_About this exercise_. In the records that follow, find the line with "Měkčený rohlíkáč je různě zbarvený, záleží na"; from there, retype every line exactly through the line with "firma KAPRPRO nedávno přišla ale i s jinou", which also belongs to the answer.

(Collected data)

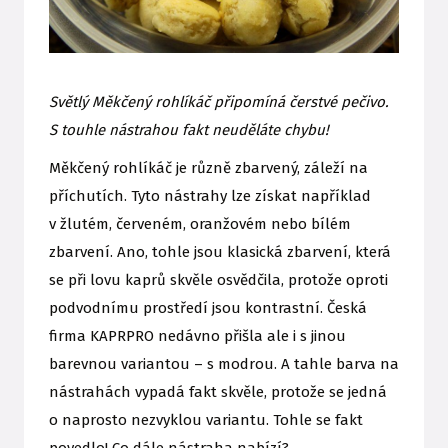
Světlý Měkčený rohlíkáč připomíná čerstvé pečivo.
S touhle nástrahou fakt neuděláte chybu!
Měkčený rohlíkáč je různě zbarvený, záleží na
příchutích. Tyto nástrahy lze získat například
v žlutém, červeném, oranžovém nebo bílém
zbarvení. Ano, tohle jsou klasická zbarvení, která
se při lovu kaprů skvěle osvědčila, protože oproti
podvodnímu prostředí jsou kontrastní. Česká
firma KAPRPRO nedávno přišla ale i s jinou
barevnou variantou – s modrou. A tahle barva na
nástrahách vypadá fakt skvěle, protože se jedná
o naprosto nezvyklou variantu. Tohle se fakt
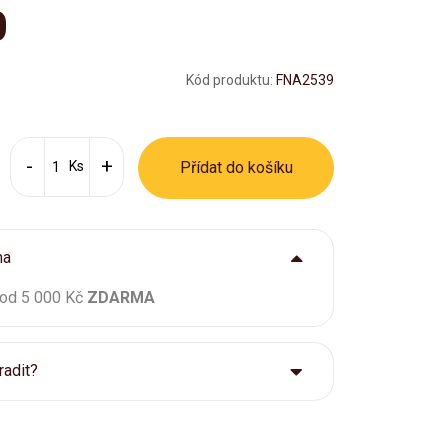
0
Kód produktu:
FNA2539
Ks
Přídat do košíku
ma
 od 5 000 Kč
ZDARMA
radit?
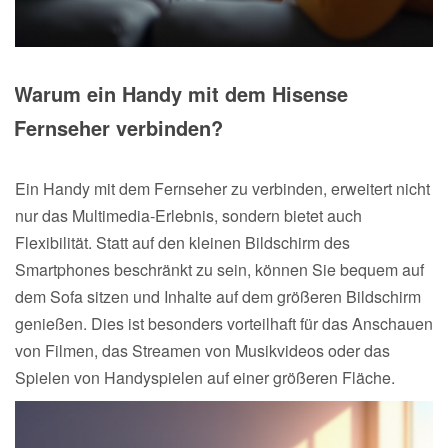
Warum ein Handy mit dem Hisense
Fernseher verbinden?
Ein Handy mit dem Fernseher zu verbinden, erweitert nicht
nur das Multimedia-Erlebnis, sondern bietet auch
Flexibilität. Statt auf den kleinen Bildschirm des
Smartphones beschränkt zu sein, können Sie bequem auf
dem Sofa sitzen und Inhalte auf dem größeren Bildschirm
genießen. Dies ist besonders vorteilhaft für das Anschauen
von Filmen, das Streamen von Musikvideos oder das
Spielen von Handyspielen auf einer größeren Fläche.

_Output of the exercise_.
Měkčený rohlíkáč je různě zbarvený, záleží na
příchutích. Tyto nástrahy lze získat například
v žlutém, červeném, oranžovém nebo bílém
zbarvení. Ano, tohle jsou klasická zbarvení, která
se při lovu kaprů skvěle osvědčila, protože oproti
podvodnímu prostředí jsou kontrastní. Česká
firma KAPRPRO nedávno přišla ale i s jinou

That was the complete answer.